GIVEN DATA START
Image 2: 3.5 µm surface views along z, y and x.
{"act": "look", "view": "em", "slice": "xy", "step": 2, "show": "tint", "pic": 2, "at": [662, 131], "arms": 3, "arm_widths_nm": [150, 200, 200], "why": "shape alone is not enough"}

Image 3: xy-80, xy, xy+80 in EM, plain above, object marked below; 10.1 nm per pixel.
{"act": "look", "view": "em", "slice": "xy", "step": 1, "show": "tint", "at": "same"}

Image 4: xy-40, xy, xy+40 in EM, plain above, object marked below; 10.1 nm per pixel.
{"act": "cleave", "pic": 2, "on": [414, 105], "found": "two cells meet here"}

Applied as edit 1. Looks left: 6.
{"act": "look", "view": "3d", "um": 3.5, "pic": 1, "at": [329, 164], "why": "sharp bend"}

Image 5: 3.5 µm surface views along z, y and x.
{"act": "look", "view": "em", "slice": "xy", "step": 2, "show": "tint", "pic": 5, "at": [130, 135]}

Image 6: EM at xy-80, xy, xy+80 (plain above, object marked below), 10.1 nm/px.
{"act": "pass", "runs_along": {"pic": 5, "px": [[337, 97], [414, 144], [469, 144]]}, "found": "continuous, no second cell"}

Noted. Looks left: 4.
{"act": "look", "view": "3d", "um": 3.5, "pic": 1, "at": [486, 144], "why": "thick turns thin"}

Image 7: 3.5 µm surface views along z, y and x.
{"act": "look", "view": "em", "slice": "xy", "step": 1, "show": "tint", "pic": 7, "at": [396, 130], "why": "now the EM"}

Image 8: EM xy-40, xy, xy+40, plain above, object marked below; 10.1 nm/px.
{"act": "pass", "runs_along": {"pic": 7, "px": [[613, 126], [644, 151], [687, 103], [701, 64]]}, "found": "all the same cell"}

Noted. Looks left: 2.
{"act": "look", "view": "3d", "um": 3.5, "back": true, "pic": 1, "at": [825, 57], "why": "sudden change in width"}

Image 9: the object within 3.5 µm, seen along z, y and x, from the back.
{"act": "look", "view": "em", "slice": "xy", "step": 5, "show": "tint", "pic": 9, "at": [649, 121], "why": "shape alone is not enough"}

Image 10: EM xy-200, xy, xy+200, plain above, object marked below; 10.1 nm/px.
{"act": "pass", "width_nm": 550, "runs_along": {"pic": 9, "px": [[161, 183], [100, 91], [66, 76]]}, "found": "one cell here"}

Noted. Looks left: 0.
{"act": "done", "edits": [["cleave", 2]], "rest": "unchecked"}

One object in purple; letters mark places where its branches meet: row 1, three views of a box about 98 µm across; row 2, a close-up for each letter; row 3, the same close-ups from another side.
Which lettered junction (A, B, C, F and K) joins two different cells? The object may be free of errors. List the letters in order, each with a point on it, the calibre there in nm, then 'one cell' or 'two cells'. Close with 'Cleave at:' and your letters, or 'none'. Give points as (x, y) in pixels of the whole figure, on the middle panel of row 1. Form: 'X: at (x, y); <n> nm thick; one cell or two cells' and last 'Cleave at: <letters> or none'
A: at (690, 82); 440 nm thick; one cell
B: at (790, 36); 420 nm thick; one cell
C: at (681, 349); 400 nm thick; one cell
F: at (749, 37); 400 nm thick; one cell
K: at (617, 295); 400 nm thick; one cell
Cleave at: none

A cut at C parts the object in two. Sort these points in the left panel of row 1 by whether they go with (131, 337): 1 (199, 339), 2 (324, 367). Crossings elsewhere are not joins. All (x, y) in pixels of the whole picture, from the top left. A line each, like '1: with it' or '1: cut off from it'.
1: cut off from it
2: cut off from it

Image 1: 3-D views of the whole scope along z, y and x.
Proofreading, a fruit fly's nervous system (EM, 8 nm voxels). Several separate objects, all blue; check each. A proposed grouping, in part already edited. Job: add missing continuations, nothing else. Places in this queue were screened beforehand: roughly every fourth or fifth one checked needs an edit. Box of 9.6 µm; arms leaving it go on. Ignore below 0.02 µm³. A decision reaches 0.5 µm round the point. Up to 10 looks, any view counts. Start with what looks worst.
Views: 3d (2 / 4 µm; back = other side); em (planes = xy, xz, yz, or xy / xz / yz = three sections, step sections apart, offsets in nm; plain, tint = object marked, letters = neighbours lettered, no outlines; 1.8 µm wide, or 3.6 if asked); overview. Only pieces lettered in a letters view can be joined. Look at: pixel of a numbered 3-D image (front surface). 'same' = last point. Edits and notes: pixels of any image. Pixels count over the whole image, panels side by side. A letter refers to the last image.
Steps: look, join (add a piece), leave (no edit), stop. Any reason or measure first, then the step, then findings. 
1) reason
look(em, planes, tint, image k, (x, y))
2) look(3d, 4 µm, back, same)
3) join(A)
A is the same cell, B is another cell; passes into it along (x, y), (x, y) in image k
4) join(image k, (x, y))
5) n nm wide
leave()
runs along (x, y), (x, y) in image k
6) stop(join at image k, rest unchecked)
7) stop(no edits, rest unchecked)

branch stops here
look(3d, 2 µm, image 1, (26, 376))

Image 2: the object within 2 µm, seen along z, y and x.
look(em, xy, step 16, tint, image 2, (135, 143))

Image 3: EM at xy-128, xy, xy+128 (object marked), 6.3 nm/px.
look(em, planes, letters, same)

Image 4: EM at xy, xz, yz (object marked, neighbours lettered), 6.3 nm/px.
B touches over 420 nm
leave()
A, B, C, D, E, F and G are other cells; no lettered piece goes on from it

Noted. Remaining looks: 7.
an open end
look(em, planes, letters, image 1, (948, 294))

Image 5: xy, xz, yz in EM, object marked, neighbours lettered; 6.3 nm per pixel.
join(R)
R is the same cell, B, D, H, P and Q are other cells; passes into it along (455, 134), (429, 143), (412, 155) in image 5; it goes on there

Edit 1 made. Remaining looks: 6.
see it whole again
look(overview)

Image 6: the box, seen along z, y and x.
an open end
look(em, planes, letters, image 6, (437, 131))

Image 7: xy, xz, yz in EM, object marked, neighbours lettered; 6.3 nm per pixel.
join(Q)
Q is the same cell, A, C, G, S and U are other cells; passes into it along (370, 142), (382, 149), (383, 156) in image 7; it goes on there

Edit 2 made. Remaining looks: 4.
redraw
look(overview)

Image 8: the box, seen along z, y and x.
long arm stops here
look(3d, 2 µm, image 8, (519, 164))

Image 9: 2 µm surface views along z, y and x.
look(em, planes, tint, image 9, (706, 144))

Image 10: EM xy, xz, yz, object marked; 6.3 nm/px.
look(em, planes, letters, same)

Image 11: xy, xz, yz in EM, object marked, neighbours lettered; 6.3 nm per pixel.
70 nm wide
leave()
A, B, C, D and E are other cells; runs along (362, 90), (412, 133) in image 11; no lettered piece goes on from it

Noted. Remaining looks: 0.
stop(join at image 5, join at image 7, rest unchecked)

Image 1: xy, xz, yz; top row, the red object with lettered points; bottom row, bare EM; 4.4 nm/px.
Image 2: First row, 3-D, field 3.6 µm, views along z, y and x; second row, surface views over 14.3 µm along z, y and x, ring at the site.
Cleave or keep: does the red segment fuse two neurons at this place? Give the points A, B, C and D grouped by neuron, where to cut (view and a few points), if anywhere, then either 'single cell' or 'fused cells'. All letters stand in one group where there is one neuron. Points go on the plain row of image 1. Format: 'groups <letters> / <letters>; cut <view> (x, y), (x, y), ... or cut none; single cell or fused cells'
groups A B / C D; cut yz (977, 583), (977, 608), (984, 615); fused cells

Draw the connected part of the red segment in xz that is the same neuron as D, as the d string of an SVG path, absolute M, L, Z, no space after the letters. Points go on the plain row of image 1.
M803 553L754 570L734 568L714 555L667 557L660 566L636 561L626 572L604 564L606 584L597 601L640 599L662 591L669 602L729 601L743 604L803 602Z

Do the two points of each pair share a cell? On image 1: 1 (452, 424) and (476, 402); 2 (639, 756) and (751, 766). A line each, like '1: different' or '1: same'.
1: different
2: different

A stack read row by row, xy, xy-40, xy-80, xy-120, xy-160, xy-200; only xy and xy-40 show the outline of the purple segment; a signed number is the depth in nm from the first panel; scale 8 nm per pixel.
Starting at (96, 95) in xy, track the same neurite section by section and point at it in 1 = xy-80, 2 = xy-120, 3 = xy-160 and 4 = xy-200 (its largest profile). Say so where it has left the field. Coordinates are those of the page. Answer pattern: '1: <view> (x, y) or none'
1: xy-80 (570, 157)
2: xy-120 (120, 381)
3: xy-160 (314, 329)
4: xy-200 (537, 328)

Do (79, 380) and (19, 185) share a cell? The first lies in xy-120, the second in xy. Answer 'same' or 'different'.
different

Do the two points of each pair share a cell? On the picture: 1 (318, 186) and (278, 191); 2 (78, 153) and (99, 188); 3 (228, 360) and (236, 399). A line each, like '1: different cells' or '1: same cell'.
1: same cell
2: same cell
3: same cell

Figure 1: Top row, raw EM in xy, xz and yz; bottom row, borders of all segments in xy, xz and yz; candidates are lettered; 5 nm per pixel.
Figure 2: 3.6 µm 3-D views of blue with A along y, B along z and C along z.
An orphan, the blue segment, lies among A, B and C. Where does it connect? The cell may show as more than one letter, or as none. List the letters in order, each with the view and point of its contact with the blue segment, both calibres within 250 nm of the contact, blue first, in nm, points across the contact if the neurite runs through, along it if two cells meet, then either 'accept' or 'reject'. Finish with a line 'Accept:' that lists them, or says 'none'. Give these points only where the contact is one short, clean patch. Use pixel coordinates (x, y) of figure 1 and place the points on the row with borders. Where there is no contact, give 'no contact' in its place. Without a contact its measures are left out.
GIVEN DATA END
AIM OF THE EXERCISE -> Search the records above for "purple" and copy every line that has it.

ANSWER TO THE PROBLEM ->
One object in purple; letters mark places where its branches meet: row 1, three views of a box about 98 µm across; row 2, a close-up for each letter; row 3, the same close-ups from another side.
A stack read row by row, xy, xy-40, xy-80, xy-120, xy-160, xy-200; only xy and xy-40 show the outline of the purple segment; a signed number is the depth in nm from the first panel; scale 8 nm per pixel.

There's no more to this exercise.